Rewrite these lines with "site" changed to "portail" and everything else left as it is. Leave out the pictures.

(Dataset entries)
• • • • • • •

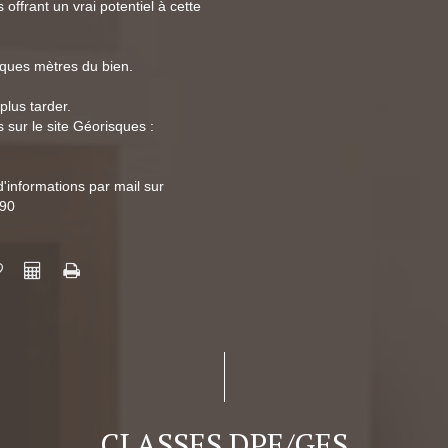
ffrant un vrai potentiel à cette
lques mètres du bien.
plus tarder.
 sur le site Géorisques :
'informations par mail sur
 90
CLASSES DPE/GES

• • • • • • •

#### [RESPONSE TO THE EXERCISE]
ffrant un vrai potentiel à cette
lques mètres du bien.
plus tarder.
 sur le portail Géorisques :
'informations par mail sur
 90
CLASSES DPE/GES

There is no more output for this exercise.